Yegods man... more of a warning needed


----------



## Stonepark (15 Nov 2012)




----------



## Rob3rt (15 Nov 2012)

Urban culture.............. LOL

Pile of shoot made to look worse by that vomit worthy paint job and wheel choice!


----------



## shouldbeinbed (15 Nov 2012)

If sunny delight made bikes. Yuk


----------



## Andy_R (15 Nov 2012)

At least it's not likey to be SMIDSY'd....need a welding mask to look that in the eye.


----------



## apb (16 Nov 2012)

a positive would be. No one would want to steal it.


----------



## RiflemanSmith (16 Nov 2012)

Erm, I actually like it


----------



## DuncanT (16 Nov 2012)

It did say BRIGHT in the title


----------



## ohnovino (16 Nov 2012)

RiflemanSmith said:


> Erm, I actually like it


 Me too, although in a "that's an interesting bike" way, not an "I want to own that bike" way.


----------



## subaqua (16 Nov 2012)

gas pipe steel no doubt


----------



## uphillstruggler (16 Nov 2012)

is that highlighter orange?


----------



## hoski (16 Nov 2012)

Oh my dear God.

You know how many plants and animals use bright colours as self defence to imply that they are poisonous...


----------



## GrumpyGregry (16 Nov 2012)

I quite like the blue version.


----------



## Melonfish (16 Nov 2012)

RiflemanSmith said:


> Erm, I actually like it


me too!
and its in my size


----------



## ColinJ (16 Nov 2012)

Also available in Red & Green ...






Green & Red ...






And Blue & Purple ...






Yes, they are made of hi-ten steel and probably weigh a ton but theye would be quite fun for nipping down to the shops on! Tiger Cycles website.


----------



## apb (16 Nov 2012)

The blue and purple is just wrong.


----------



## Drago (16 Nov 2012)

I'd rather walk!


----------



## colly (17 Nov 2012)

Specially made the quite, retiring types who like to blend into the background.






Not.


----------



## colly (17 Nov 2012)

Specially made the quite, retiring types who like to blend into the background.






Not.


----------



## ufkacbln (17 Nov 2012)

They missed a trick here - the brand is "Tiger"

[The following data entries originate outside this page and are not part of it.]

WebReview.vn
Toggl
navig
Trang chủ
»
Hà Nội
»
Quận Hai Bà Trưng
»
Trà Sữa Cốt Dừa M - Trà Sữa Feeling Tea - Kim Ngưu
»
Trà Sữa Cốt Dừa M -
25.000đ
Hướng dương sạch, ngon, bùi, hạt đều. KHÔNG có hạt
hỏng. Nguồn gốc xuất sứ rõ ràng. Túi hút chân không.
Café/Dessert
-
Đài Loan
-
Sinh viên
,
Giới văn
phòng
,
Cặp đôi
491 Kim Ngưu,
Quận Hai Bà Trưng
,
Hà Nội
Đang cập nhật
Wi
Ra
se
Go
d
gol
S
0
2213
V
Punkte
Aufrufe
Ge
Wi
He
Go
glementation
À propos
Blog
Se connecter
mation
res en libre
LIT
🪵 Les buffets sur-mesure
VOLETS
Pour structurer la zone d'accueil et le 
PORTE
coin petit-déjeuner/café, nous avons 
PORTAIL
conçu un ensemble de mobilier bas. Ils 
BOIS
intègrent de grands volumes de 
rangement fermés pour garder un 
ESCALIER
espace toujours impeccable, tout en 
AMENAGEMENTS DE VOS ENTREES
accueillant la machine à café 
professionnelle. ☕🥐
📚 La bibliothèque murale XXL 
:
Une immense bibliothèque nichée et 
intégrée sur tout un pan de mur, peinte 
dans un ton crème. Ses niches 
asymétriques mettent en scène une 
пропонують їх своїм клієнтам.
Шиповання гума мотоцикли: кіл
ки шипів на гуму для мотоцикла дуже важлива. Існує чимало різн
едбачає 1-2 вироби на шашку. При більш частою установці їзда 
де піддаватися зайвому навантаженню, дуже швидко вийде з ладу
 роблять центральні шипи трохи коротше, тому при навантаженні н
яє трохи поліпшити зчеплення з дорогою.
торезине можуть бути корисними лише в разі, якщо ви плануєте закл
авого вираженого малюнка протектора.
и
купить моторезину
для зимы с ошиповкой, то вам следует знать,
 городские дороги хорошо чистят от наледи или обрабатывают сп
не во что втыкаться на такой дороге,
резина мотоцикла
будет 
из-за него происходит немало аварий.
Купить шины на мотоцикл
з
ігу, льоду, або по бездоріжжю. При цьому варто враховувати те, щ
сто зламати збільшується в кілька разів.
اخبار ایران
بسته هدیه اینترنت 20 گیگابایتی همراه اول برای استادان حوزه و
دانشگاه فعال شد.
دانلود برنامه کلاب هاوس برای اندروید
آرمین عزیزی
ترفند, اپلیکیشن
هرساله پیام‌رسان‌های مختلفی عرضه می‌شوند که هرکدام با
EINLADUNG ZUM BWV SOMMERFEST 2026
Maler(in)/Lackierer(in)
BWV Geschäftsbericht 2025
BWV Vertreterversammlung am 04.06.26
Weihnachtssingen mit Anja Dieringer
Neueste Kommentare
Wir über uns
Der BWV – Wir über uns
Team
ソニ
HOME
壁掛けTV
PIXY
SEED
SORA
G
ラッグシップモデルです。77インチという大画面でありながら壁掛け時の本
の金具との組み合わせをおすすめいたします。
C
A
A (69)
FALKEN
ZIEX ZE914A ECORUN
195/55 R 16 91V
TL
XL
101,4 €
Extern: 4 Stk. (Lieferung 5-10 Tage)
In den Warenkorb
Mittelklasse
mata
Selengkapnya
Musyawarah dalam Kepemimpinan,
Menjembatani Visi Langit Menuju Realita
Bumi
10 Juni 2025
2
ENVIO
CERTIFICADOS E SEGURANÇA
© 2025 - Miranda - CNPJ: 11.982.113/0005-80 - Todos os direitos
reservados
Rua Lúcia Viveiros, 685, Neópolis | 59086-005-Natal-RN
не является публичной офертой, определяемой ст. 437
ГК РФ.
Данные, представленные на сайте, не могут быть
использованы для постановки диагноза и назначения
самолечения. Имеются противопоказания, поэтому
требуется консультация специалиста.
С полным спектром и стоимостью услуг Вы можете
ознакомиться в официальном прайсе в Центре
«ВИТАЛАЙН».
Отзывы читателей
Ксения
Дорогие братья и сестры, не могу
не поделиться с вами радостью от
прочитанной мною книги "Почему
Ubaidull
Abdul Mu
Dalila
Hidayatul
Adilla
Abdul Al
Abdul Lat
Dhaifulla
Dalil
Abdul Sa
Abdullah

Why are there no random contrasting "stripes"


----------



## Old Plodder (17 Nov 2012)

That must be a Safari bike..........


----------



## TheDoctor (17 Nov 2012)

Mine eyes!! Mine eyes!!!
That's quite the awfullest collection of bikes I've ever seen, and I've got a magenta Kirk FFS...


----------



## wheres_my_beard (18 Nov 2012)

I'm impressed at how they managed to maintain their eye for quality and style throughout their entire range of bikes. I think the design team may have had a bike described to them at some point by someone who saw a picture of one. From a great distance.


----------



## HLaB (18 Nov 2012)

The car/bike shop in Peterborough. On the bright-side (I'm not sure if a pun was intended) it makes the pavement ninja easier to spot.


----------



## taximan (9 Dec 2012)

specially designed for the colour blind cyclist


----------



## russ.will (16 Dec 2012)

Christ! And there I was thinking my red saddle and white grips looked poncy.

Russell


----------